Quando nas ruas de Lisboa se ouvia a frase «É para O Século. É para O Século», todos sabiam que andava por ali Joshua Benoliel, o fotógrafo do matutino, para o qual começou a trabalhar em 1903. Fez dezenas de reportagens fotográficas e é considerado o pai do fotojornalismo português.
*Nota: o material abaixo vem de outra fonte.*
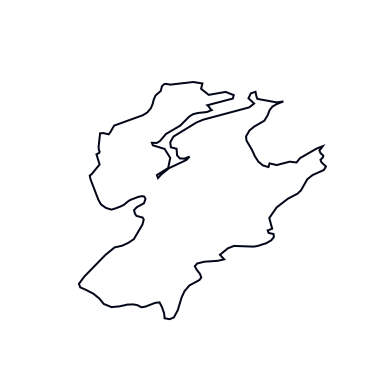 the Unitary Authority (wales) of Pembrokeshire, rotated 159°
{"feature_id": "GBR-2106", "entity_name": "Pembrokeshire", "entity_type": "Unitary Authority (wales)", "adm_level": 1, "iso_a3": "GBR", "parent_name": "United Kingdom", "parent_adm1": "", "projection": "equal_earth", "projection_center": [-4.902, 51.855], "detail": "fine", "context": "isolated", "style": "outline", "palette": "ink", "viewbox_px": 384, "rotation_deg": 159, "n_neighbors": 0, "source": "natural_earth", "source_scale": "10m", "svg_char_len": 2432}
<svg xmlns="http://www.w3.org/2000/svg" viewBox="0 0 384 384"><g transform="rotate(159 192 192)"><path d="M281.6,244.0L279.5,244.5L268.4,250.8L267.7,261.4L264.6,261.8L263.8,262.6L263.9,264.3L263.1,267.5L256.8,279.7L253.7,278.8L249.1,275.7L246.8,277.1L240.9,281.9L210.6,281.3L205.4,282.2L200.2,285.1L197.2,288.3L194.5,292.1L191.4,295.2L185.0,297.5L182.1,301.6L179.1,302.7L177.4,302.2L173.8,300.0L151.6,294.3L143.4,289.6L146.5,285.1L141.6,276.7L124.8,273.4L118.3,267.5L120.4,264.6L146.6,267.5L145.8,266.0L145.0,262.8L144.2,261.4L149.3,261.3L158.1,263.6L163.0,264.3L167.6,263.4L179.1,258.2L195.5,255.5L203.8,251.0L207.3,250.4L211.8,252.3L211.8,249.6L202.1,242.0L200.1,231.6L205.7,222.9L218.7,220.4L218.7,217.2L214.7,219.3L204.9,222.5L185.8,223.9L181.6,225.9L187.2,225.9L191.3,227.7L192.8,231.6L190.9,237.9L195.7,241.3L194.5,246.2L189.4,250.4L163.0,255.3L155.6,255.5L108.3,250.5L102.3,252.3L105.7,259.3L101.7,263.0L96.8,262.8L97.6,258.2L97.6,255.5L80.8,245.3L74.2,243.8L81.5,243.7L86.3,242.9L90.1,240.7L94.1,236.3L99.0,232.6L110.4,230.8L116.2,228.9L121.6,224.6L122.7,220.5L120.9,209.7L120.5,203.0L119.2,196.6L116.3,191.4L111.7,187.9L109.3,190.9L103.3,186.8L89.9,185.3L83.9,182.1L79.0,184.9L60.1,187.9L53.5,187.9L55.8,186.4L58.1,185.3L58.1,182.1L57.0,180.2L56.4,178.9L57.2,177.5L60.5,176.0L60.5,173.3L57.8,167.8L61.0,165.3L73.3,164.6L79.6,162.7L89.8,154.4L94.2,152.6L104.7,151.4L118.5,147.3L129.2,140.0L130.3,129.0L135.1,129.0L135.1,126.3L131.0,123.6L131.6,120.7L135.3,118.5L140.9,117.6L150.1,118.1L154.0,118.9L172.1,126.6L178.6,126.6L188.4,123.4L186.1,117.6L192.5,118.5L205.5,122.5L212.9,123.4L216.0,121.7L215.4,117.5L213.9,112.6L214.0,108.8L216.6,107.2L227.9,105.7L234.5,102.1L239.4,97.4L247.7,86.7L253.9,81.4L258.5,81.3L262.9,84.0L262.5,85.0L262.4,85.3L261.5,88.8L261.3,95.3L261.9,100.6L266.1,101.7L270.9,101.7L276.6,101.7L280.5,102.5L283.5,105.9L287.1,108.1L292.5,110.0L300.6,111.2L308.5,113.4L308.7,113.7L314.5,119.1L316.6,125.6L320.5,132.4L326.6,139.2L330.5,143.0L330.5,146.8L322.7,151.7L295.6,164.2L284.2,168.0L276.4,166.9L270.1,167.3L263.2,168.8L249.9,179.4L246.9,183.6L247.2,185.8L252.4,189.6L253.0,192.3L252.7,195.7L249.1,197.6L240.9,198.7L237.9,202.2L238.2,204.8L240.0,206.0L243.7,206.7L248.2,206.7L252.7,206.7L255.7,206.0L260.2,204.4L264.1,204.1L268.9,204.1L273.5,204.4L278.0,207.9L281.3,212.8L282.2,218.1L282.2,224.6L282.2,232.6L282.2,239.8L281.7,243.5L281.6,244.0Z" fill="none" stroke="#020617" stroke-width="2"/></g></svg>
Com a sua máquina registou os principais acontecimentos da época: as viagens do rei D. Carlos e de D. Manuel ao estrangeiro, a revolução de 1910, as revoltas monárquicas, a partida, em 1917, do Corpo Expedicionário Português para a Flandres e a vida das tropas lusas na I Guerra Mundial. «Só falhou duas fotos: a do milagre de Fátima, pois pediu a um sobrinho para ir no seu lugar por estar doente, e a do assassínio do rei D. Carlos», diz o neto, Joshua Ruah, recordando o que se passou no dia em que o monarca foi morto. «O meu avô estava no Terreiro do Paço a fotografar o desembarque da família real, que regressava de Vila Viçosa. Sabendo que iam para as Necessidades, meteu-se na tipóia para lá estar antes e fotografá-los a chegar. Mas, na esquina, quase ao pé do destino, o rei e o príncipe herdeiro foram mortos com tiros.»

 

A atriz Daniela Ruah, fotografada por Gerardo Santos/Global Imagens
Atriz Daniela Ruah, fotografada por Gerardo Santos/Global Imagens

DANIELA RUAH
A AGENTE KENSI BLYE COMEÇOU NUMA NOVELA DA TVI
Quando Daniela Ruah tinha 2 anos, os pais perceberam que tinha jeito para ser artista. «Sempre que a mãe dela começava a bater ovos numa tigela ela, com o som que ouvia, começava logo a dançar. Nós achávamos imensa graça», conta o pai da atriz, Carlos Ruah. Daniela, que cresceu nos EUA, onde esteve até aos 6 anos, com os dois pais médicos, começou a aprender sapateado e depois em Portugal ainda teve aulas de ballet. «Mas sempre nos disse que o que queria era representar», conta Carlos Ruah. Em 2000 estreou-se como a jovem Sara, numa novela da TVI, mas nove anos depois já estava nos EUA, tornando-se a agente especial Kensi Blye na série policial Investigação Criminal Los Angeles, da CBS. Pelo meio fez alguns papéis em filmes, como Red Tails, de George Lucas. «Tenho sorte que o meu trabalho tenha tido visibilidade mundial», diz Daniela Ruah.